Hailing from a time when CGI was but a glint in a computer programmers green screen monitor and Superman had just done great guns at the box office, The Greatest American Hero was an attempt to revitalise superheroes for a 1980’s TV audience. On a budget.
The series was following in the footsteps of other small screen superfolk: Wonder Woman had finished in 1979 and The Incredible Hulk was fast running out of pairs of new trousers at the time of GAH’s appearance in 1981. Creator/producer Stephen J Cannell’s (The A-Team, The Rockford Files) aim was to bring his own unique mix of humour and humanity to a new genre.
Rockford Files fans were used to seeing Jim get beaten-up each week in the pursuit of justice and Cannell decided that in his new show it was the suit that had the powers, not the guy wearing it. You’ll believe a man can fly, but can he land in one piece…? All three seasons are now out on DVD.

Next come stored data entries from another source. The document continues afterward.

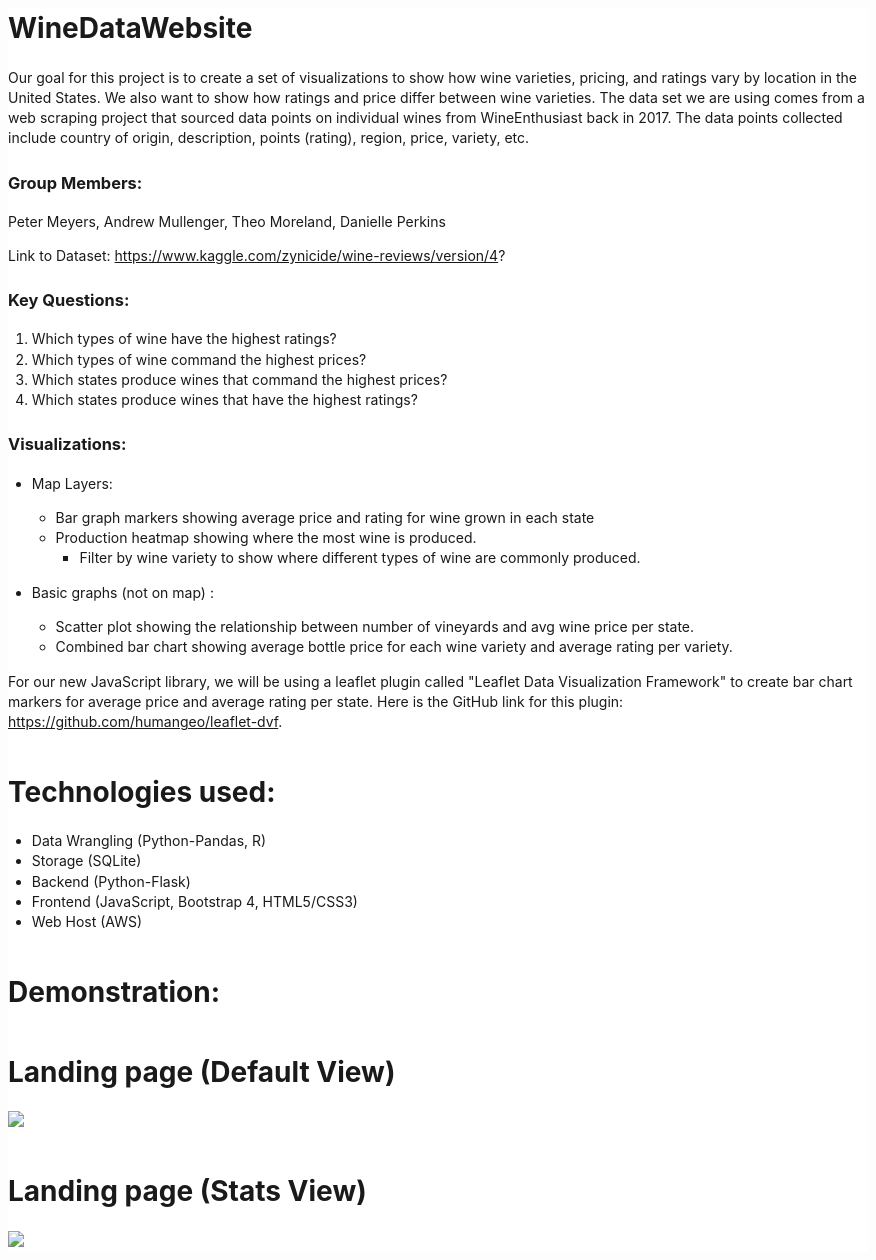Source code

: # WineDataWebsite
Our goal for this project is to create a set of visualizations to show how wine varieties, pricing, and ratings vary by location in the United States. We also want to show how ratings and price differ between wine varieties. The data set we are using comes from a web scraping project that sourced data points on individual wines from WineEnthusiast back in 2017. The data points collected include country of origin, description, points (rating), region, price, variety, etc.   

### Group Members:
Peter Meyers, Andrew Mullenger, Theo Moreland, Danielle Perkins    

Link to Dataset: https://www.kaggle.com/zynicide/wine-reviews/version/4?  

### Key Questions: 
1. Which types of wine have the highest ratings?
2. Which types of wine command the highest prices?  
3. Which states produce wines that command the highest prices?
4. Which states produce wines that have the highest ratings?  

### Visualizations:
* Map Layers:
    - Bar graph markers showing average price and rating for wine grown in each state
    - Production heatmap showing where the most wine is produced. 
        - Filter by wine variety to show where different types of wine are commonly produced. 

* Basic graphs (not on map) :
    - Scatter plot showing the relationship between number of vineyards and avg wine price per state. 
    - Combined bar chart showing average bottle price for each wine variety and average rating per variety. 

For our new JavaScript library, we will be using a leaflet plugin called "Leaflet Data Visualization Framework" to create bar chart markers for average price and average rating per state. Here is the GitHub link for this plugin: https://github.com/humangeo/leaflet-dvf.

# Technologies used:
   - Data Wrangling (Python-Pandas, R)
   - Storage (SQLite)
   - Backend (Python-Flask)
   - Frontend (JavaScript, Bootstrap 4, HTML5/CSS3)
   - Web Host (AWS)
   
# Demonstration:

# Landing page (Default View)
<img src="presentation/images/step1.PNG" width="900">

# Landing page (Stats View)
<img src="presentation/images/step2.PNG" width="900">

The Pilot introduces us to high school teacher Ralph Hinkley (William Katt) who, while taking his class on a field trip through the LA desert, teams up with world-weary FBI agent Bill Maxwell (Robert Culp) as they encounter a UFO whose inhabitants gift Ralph with a magic suit. The problems start when Ralph loses the suit’s instruction manual. Cue much crashing into walls, accidental invisibility and slightly ropey special effects.
Season One introduces Ralph’s lawyer girlfriend Pam Davidson (Connie Sellecca) and his class of remedial class schoolkids. Thankfully most of the screen time is given over to the pairing of Katt and Culp, both perfect in their roles. Culp in particular is eminently watchable, with Maxwell’s Commie-bashing, post-Watergate attitude constantly at odds with Hinkley’s liberalism.
Highlights of the season include My Heroes Have Always Been Cowboys, where Ralph, after a crisis of conscience, decides to give up “the jammies” (as Maxwell dubs the ridiculous red suit) for a quiet life. His meeting with TVs The Lone Ranger at a shopping mall makes him assess the concept of heroism and hero worship and makes interesting watching for all fanboys. Here’s Looking At You, Kid is another early classic, co-starring the original Mrs Robinson, Lost in Space’s June Lockhart as Pam’s mum.
Season Two is more of the same, but bumped up to a full complement of 22 episodes. Here the series format is fine tuned, with the classic episode The Beast in Black an exercise in prime-time horror. Ralph is now less bumbling, the scriptwriters ramping up the danger, not only to our heroes, but to the World at large.
Season Three would be a shorter season, and would be the end of the road for Hinkley and Maxwell. Only 56 episodes were made in total.
Up till now GAH has been something of an unknown entity to UK viewers, and there is little chance that these boxsets will be released on Region 2. If you’re a fan of sci-fi-cop-show-comedy series, want to make your friends jealous down the pub as they react with “never heard of it” or just want to immerse yourself in some classic 80s telly, then this is the series for you.
DVD Extras: Season One comes with just over an hour of new interviews with the cast. It’s also bundled with the unaired pilot for the proposed spin-off series, The Greatest American Heroine. It’s a curiosity, but doesn’t match the high standards of the original show. Season Two comes with an interview with composer Mike Post (the bloke who wrote the A-Team theme tune!) as well as, bizarrely, a Japanese language track on one episode. Why?